Good article.
I've owned Halma in my ISA for 9 years (bought about 6 or 7 weeks after Sep 11 2001 when prices generally were somewhat depressed). I could see myself owning this for decades. I feel it's very well run, nicely decentralised with low risk of a blow-up (debt-aversion is key especially if interest rates should surge) or of overpaying for a mega-acquisition. I feel it's also a good inflation hedge should the monetary stimulus now eventually lead to a few years of hefty inflation/currency devaluation. Its products are essential but a small part of the budget of its end-customers, so it should be able to price accordingly.
With continued growth, a target buy price will be a moving target. A sufficiently high earnings yield / dividend yield (or Free Cash Flow yield) would be something I'd look for.

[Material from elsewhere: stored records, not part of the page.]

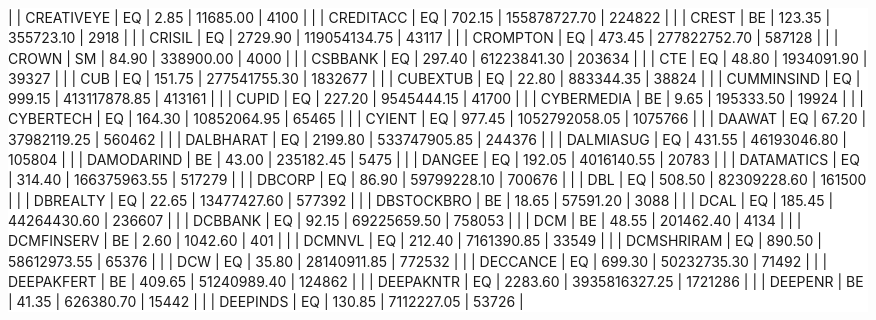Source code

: |  | CREATIVEYE | EQ | 2.85 | 11685.00 | 4100 |
|  | CREDITACC | EQ | 702.15 | 155878727.70 | 224822 |
|  | CREST | BE | 123.35 | 355723.10 | 2918 |
|  | CRISIL | EQ | 2729.90 | 119054134.75 | 43117 |
|  | CROMPTON | EQ | 473.45 | 277822752.70 | 587128 |
|  | CROWN | SM | 84.90 | 338900.00 | 4000 |
|  | CSBBANK | EQ | 297.40 | 61223841.30 | 203634 |
|  | CTE | EQ | 48.80 | 1934091.90 | 39327 |
|  | CUB | EQ | 151.75 | 277541755.30 | 1832677 |
|  | CUBEXTUB | EQ | 22.80 | 883344.35 | 38824 |
|  | CUMMINSIND | EQ | 999.15 | 413117878.85 | 413161 |
|  | CUPID | EQ | 227.20 | 9545444.15 | 41700 |
|  | CYBERMEDIA | BE | 9.65 | 195333.50 | 19924 |
|  | CYBERTECH | EQ | 164.30 | 10852064.95 | 65465 |
|  | CYIENT | EQ | 977.45 | 1052792058.05 | 1075766 |
|  | DAAWAT | EQ | 67.20 | 37982119.25 | 560462 |
|  | DALBHARAT | EQ | 2199.80 | 533747905.85 | 244376 |
|  | DALMIASUG | EQ | 431.55 | 46193046.80 | 105804 |
|  | DAMODARIND | BE | 43.00 | 235182.45 | 5475 |
|  | DANGEE | EQ | 192.05 | 4016140.55 | 20783 |
|  | DATAMATICS | EQ | 314.40 | 166375963.55 | 517279 |
|  | DBCORP | EQ | 86.90 | 59799228.10 | 700676 |
|  | DBL | EQ | 508.50 | 82309228.60 | 161500 |
|  | DBREALTY | EQ | 22.65 | 13477427.60 | 577392 |
|  | DBSTOCKBRO | BE | 18.65 | 57591.20 | 3088 |
|  | DCAL | EQ | 185.45 | 44264430.60 | 236607 |
|  | DCBBANK | EQ | 92.15 | 69225659.50 | 758053 |
|  | DCM | BE | 48.55 | 201462.40 | 4134 |
|  | DCMFINSERV | BE | 2.60 | 1042.60 | 401 |
|  | DCMNVL | EQ | 212.40 | 7161390.85 | 33549 |
|  | DCMSHRIRAM | EQ | 890.50 | 58612973.55 | 65376 |
|  | DCW | EQ | 35.80 | 28140911.85 | 772532 |
|  | DECCANCE | EQ | 699.30 | 50232735.30 | 71492 |
|  | DEEPAKFERT | BE | 409.65 | 51240989.40 | 124862 |
|  | DEEPAKNTR | EQ | 2283.60 | 3935816327.25 | 1721286 |
|  | DEEPENR | BE | 41.35 | 626380.70 | 15442 |
|  | DEEPINDS | EQ | 130.85 | 7112227.05 | 53726 |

Given that this is a quality company, a very high yield might not come around often, but I'd expect that for example a dividend yield of around 3.5% could be available within the next five years or so and could be a decent enough buy point, representing something like a 7%+ earnings yield (P/E~14) assuming dividend cover of around 2x is maintained on average (an odd good or bad year may change this briefly, but dividends don't seem to do a bad job of tracking the underlying business growth in this company.
That's the sort of level Warren Buffett might call a "good price for a great company", which he'd rather pay than a "great price for a good company".

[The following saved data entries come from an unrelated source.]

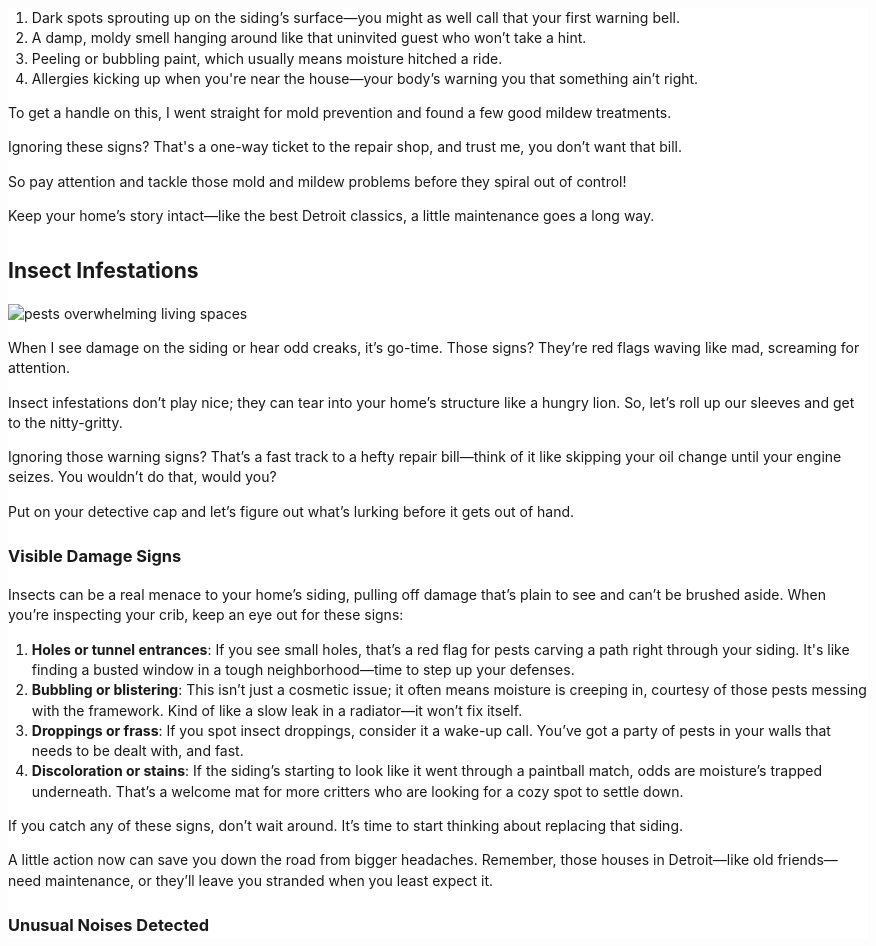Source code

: 1.  Dark spots sprouting up on the siding’s surface—you might as well call that your first warning bell.
2.  A damp, moldy smell hanging around like that uninvited guest who won’t take a hint.
3.  Peeling or bubbling paint, which usually means moisture hitched a ride.
4.  Allergies kicking up when you're near the house—your body’s warning you that something ain’t right.

To get a handle on this, I went straight for mold prevention and found a few good mildew treatments.

Ignoring these signs? That's a one-way ticket to the repair shop, and trust me, you don’t want that bill.

So pay attention and tackle those mold and mildew problems before they spiral out of control!

Keep your home’s story intact—like the best Detroit classics, a little maintenance goes a long way.

## Insect Infestations

![pests overwhelming living spaces](https://homeservicebuzz.com/wp-content/uploads/2025/03/pests_overwhelming_living_spaces.jpg)

When I see damage on the siding or hear odd creaks, it’s go-time. Those signs? They’re red flags waving like mad, screaming for attention.

Insect infestations don’t play nice; they can tear into your home’s structure like a hungry lion. So, let’s roll up our sleeves and get to the nitty-gritty.

Ignoring those warning signs? That’s a fast track to a hefty repair bill—think of it like skipping your oil change until your engine seizes. You wouldn’t do that, would you?

Put on your detective cap and let’s figure out what’s lurking before it gets out of hand.

### Visible Damage Signs

Insects can be a real menace to your home’s siding, pulling off damage that’s plain to see and can’t be brushed aside. When you’re inspecting your crib, keep an eye out for these signs:

1.  **Holes or tunnel entrances**: If you see small holes, that’s a red flag for pests carving a path right through your siding. It's like finding a busted window in a tough neighborhood—time to step up your defenses.
2.  **Bubbling or blistering**: This isn’t just a cosmetic issue; it often means moisture is creeping in, courtesy of those pests messing with the framework. Kind of like a slow leak in a radiator—it won’t fix itself.
3.  **Droppings or frass**: If you spot insect droppings, consider it a wake-up call. You’ve got a party of pests in your walls that needs to be dealt with, and fast.
4.  **Discoloration or stains**: If the siding’s starting to look like it went through a paintball match, odds are moisture’s trapped underneath. That’s a welcome mat for more critters who are looking for a cozy spot to settle down.

If you catch any of these signs, don’t wait around. It’s time to start thinking about replacing that siding.

A little action now can save you down the road from bigger headaches. Remember, those houses in Detroit—like old friends—need maintenance, or they’ll leave you stranded when you least expect it.

### Unusual Noises Detected
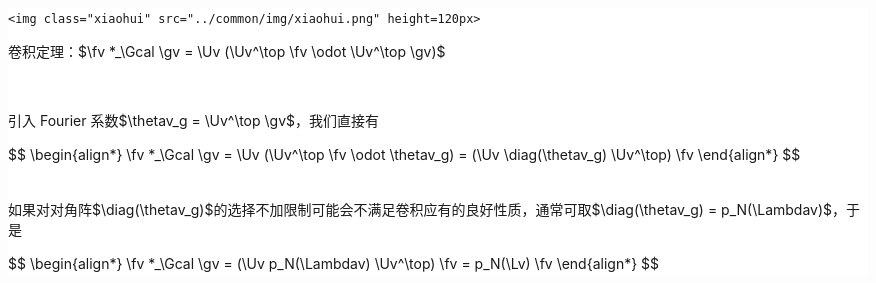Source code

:     <img class="xiaohui" src="../common/img/xiaohui.png" height=120px>
</div>

卷积定理：$\fv *_\Gcal \gv = \Uv (\Uv^\top \fv \odot \Uv^\top \gv)$

</br>

引入 Fourier 系数$\thetav_g = \Uv^\top \gv$，我们直接有

<div>
    $$
        \begin{align*}
            \fv *_\Gcal \gv = \Uv (\Uv^\top \fv \odot \thetav_g) = (\Uv \diag(\thetav_g) \Uv^\top) \fv
        \end{align*}
    $$
</div>

</br>

如果对对角阵$\diag(\thetav_g)$的选择不加限制可能会不满足卷积应有的良好性质，通常可取$\diag(\thetav_g) = p_N(\Lambdav)$，于是

<div>
    $$
        \begin{align*}
            \fv *_\Gcal \gv = (\Uv p_N(\Lambdav) \Uv^\top) \fv = p_N(\Lv) \fv
        \end{align*}
    $$
</div>
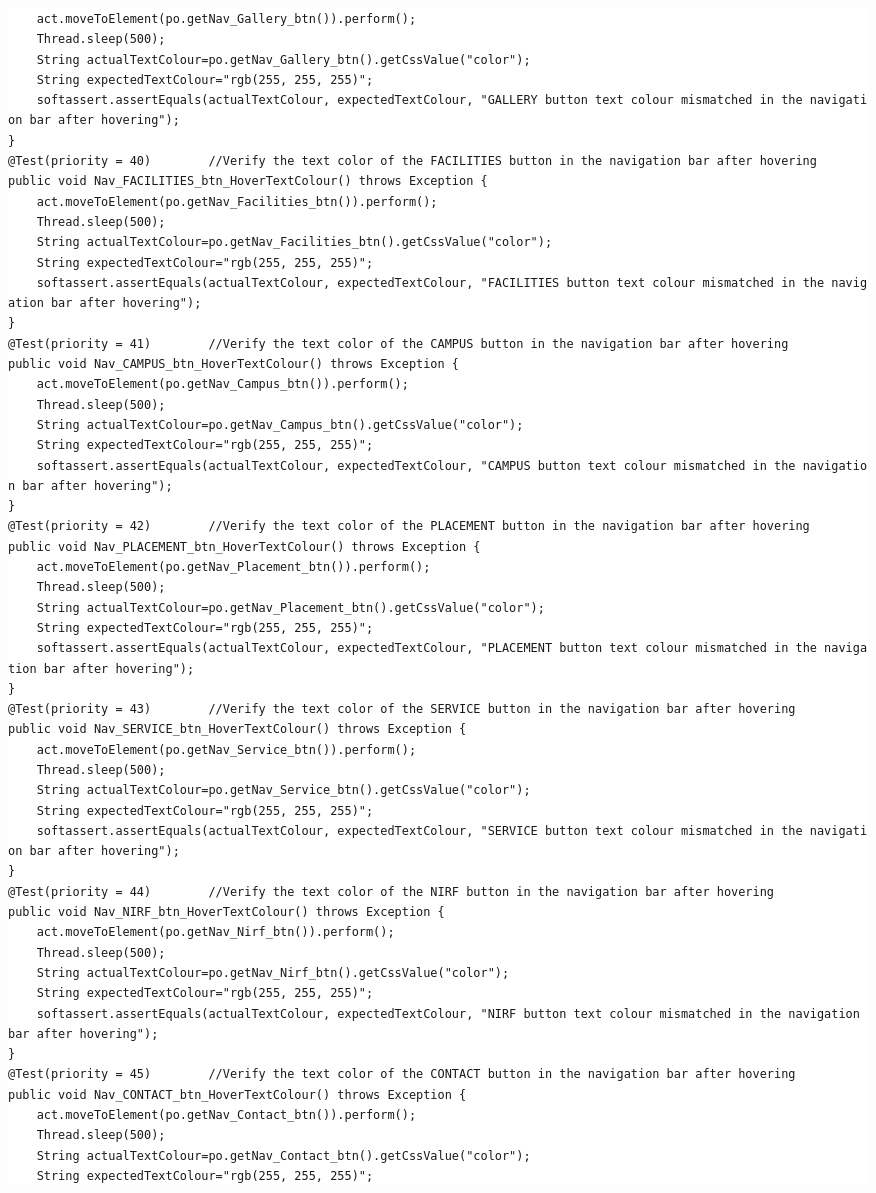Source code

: 		act.moveToElement(po.getNav_Gallery_btn()).perform();
		Thread.sleep(500);
		String actualTextColour=po.getNav_Gallery_btn().getCssValue("color");
		String expectedTextColour="rgb(255, 255, 255)";
		softassert.assertEquals(actualTextColour, expectedTextColour, "GALLERY button text colour mismatched in the navigation bar after hovering");
	}
	@Test(priority = 40)		//Verify the text color of the FACILITIES button in the navigation bar after hovering
	public void Nav_FACILITIES_btn_HoverTextColour() throws Exception {
		act.moveToElement(po.getNav_Facilities_btn()).perform();
		Thread.sleep(500);
		String actualTextColour=po.getNav_Facilities_btn().getCssValue("color");
		String expectedTextColour="rgb(255, 255, 255)";
		softassert.assertEquals(actualTextColour, expectedTextColour, "FACILITIES button text colour mismatched in the navigation bar after hovering");
	}
	@Test(priority = 41)		//Verify the text color of the CAMPUS button in the navigation bar after hovering
	public void Nav_CAMPUS_btn_HoverTextColour() throws Exception {
		act.moveToElement(po.getNav_Campus_btn()).perform();
		Thread.sleep(500);
		String actualTextColour=po.getNav_Campus_btn().getCssValue("color");
		String expectedTextColour="rgb(255, 255, 255)";
		softassert.assertEquals(actualTextColour, expectedTextColour, "CAMPUS button text colour mismatched in the navigation bar after hovering");
	}
	@Test(priority = 42)		//Verify the text color of the PLACEMENT button in the navigation bar after hovering
	public void Nav_PLACEMENT_btn_HoverTextColour() throws Exception {
		act.moveToElement(po.getNav_Placement_btn()).perform();
		Thread.sleep(500);
		String actualTextColour=po.getNav_Placement_btn().getCssValue("color");
		String expectedTextColour="rgb(255, 255, 255)";
		softassert.assertEquals(actualTextColour, expectedTextColour, "PLACEMENT button text colour mismatched in the navigation bar after hovering");
	}
	@Test(priority = 43)		//Verify the text color of the SERVICE button in the navigation bar after hovering
	public void Nav_SERVICE_btn_HoverTextColour() throws Exception {
		act.moveToElement(po.getNav_Service_btn()).perform();
		Thread.sleep(500);
		String actualTextColour=po.getNav_Service_btn().getCssValue("color");
		String expectedTextColour="rgb(255, 255, 255)";
		softassert.assertEquals(actualTextColour, expectedTextColour, "SERVICE button text colour mismatched in the navigation bar after hovering");
	}
	@Test(priority = 44)		//Verify the text color of the NIRF button in the navigation bar after hovering
	public void Nav_NIRF_btn_HoverTextColour() throws Exception {
		act.moveToElement(po.getNav_Nirf_btn()).perform();
		Thread.sleep(500);
		String actualTextColour=po.getNav_Nirf_btn().getCssValue("color");
		String expectedTextColour="rgb(255, 255, 255)";
		softassert.assertEquals(actualTextColour, expectedTextColour, "NIRF button text colour mismatched in the navigation bar after hovering");
	}
	@Test(priority = 45)		//Verify the text color of the CONTACT button in the navigation bar after hovering
	public void Nav_CONTACT_btn_HoverTextColour() throws Exception {
		act.moveToElement(po.getNav_Contact_btn()).perform();
		Thread.sleep(500);
		String actualTextColour=po.getNav_Contact_btn().getCssValue("color");
		String expectedTextColour="rgb(255, 255, 255)";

Then again, a price around 150p was seen briefly in early 2009, (about 5.1% dividend yield). Such bargains ("very good price for a great company") are just occassionally available to the prepared and very patient intrinsic value investor who demands a big margin of safety before investing. This implies more time out of the market waiting for the "fat pitch" but provides much greater returns and lower chances of loss when investments are finally made. Then again, at the time, bargains were rather widely available.
To me, current prices are too high to give a decent margin of safety but I'd expect the market to throw me a chance of getting in at 3.5% dividend yield or better now and again.
Being the patient type who can hold cash, looking for a bargain entry when markets are unusually depressed, I'd probably have this on my watchlist at around 230p (over 3.7% yield), which may come around rarely. I'd quite expect that entry price to rise at around 5.5% per year (more if inflation kicks in or Halma's growth is higher), so this time in 2011 my buy price could well be about 240p, 2012:255p, 2013:270p, 2014:285p, 2015:300p, subject to adjustment for actual fundamentals.
I think such a price might only come along once or twice in that time, and if it's due to sector-specific concerns I might have more richly valued companies in other sectors to sell so I can buy more Halma.
As I already own Halma, I'd be happy to accumulate the dividends and should the opportunity come to reinvest them in Halma at a "good price" I could quite possibly sustain an internal rate of return (including dividends) a good deal better than the 9-10% very-long-term (30-40 year) annualised I project via Halma at the moment.
There's no need to reinvest in Halma if other things are bigger bargains, but I've made some bad choices with reinvesting some of my dividends in the last decade and would've done far better to sit on the cash and wait for Halma in early 2009 at say 200p (riding it down to 150p and back up), which would've given me a capital gain and really given a compound boost to my dividend stream going forward. 20-20 hindsight, eh!
Companies I owned who seemed in control of their debt turned out to hit problems. Cautious, decentralised and debt-averse; Halma (LSE: HLMA) and Berkshire Hathaway (NYSE: BRKb) have prospered since I've owned them and let me sleep well at night. Neither is particularly cheap nor truly overvalued now, but I've learnt to wait patiently and a good price will come along in the end.